**Exercise directions:** Reproduce the listing below word for word, keeping every line in its original order.

Data under study section start

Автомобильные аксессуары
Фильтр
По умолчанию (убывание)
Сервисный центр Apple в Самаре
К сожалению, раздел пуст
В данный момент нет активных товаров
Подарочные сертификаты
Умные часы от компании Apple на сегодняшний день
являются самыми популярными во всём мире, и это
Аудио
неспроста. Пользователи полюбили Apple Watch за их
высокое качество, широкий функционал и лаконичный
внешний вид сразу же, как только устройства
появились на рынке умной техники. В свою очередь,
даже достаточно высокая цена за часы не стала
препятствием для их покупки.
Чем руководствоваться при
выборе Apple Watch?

Data under study section end

**Solution below:**
Автомобильные аксессуары
Фильтр
По умолчанию (убывание)
Сервисный центр Apple в Самаре
К сожалению, раздел пуст
В данный момент нет активных товаров
Подарочные сертификаты
Умные часы от компании Apple на сегодняшний день
являются самыми популярными во всём мире, и это
Аудио
неспроста. Пользователи полюбили Apple Watch за их
высокое качество, широкий функционал и лаконичный
внешний вид сразу же, как только устройства
появились на рынке умной техники. В свою очередь,
даже достаточно высокая цена за часы не стала
препятствием для их покупки.
Чем руководствоваться при
выборе Apple Watch?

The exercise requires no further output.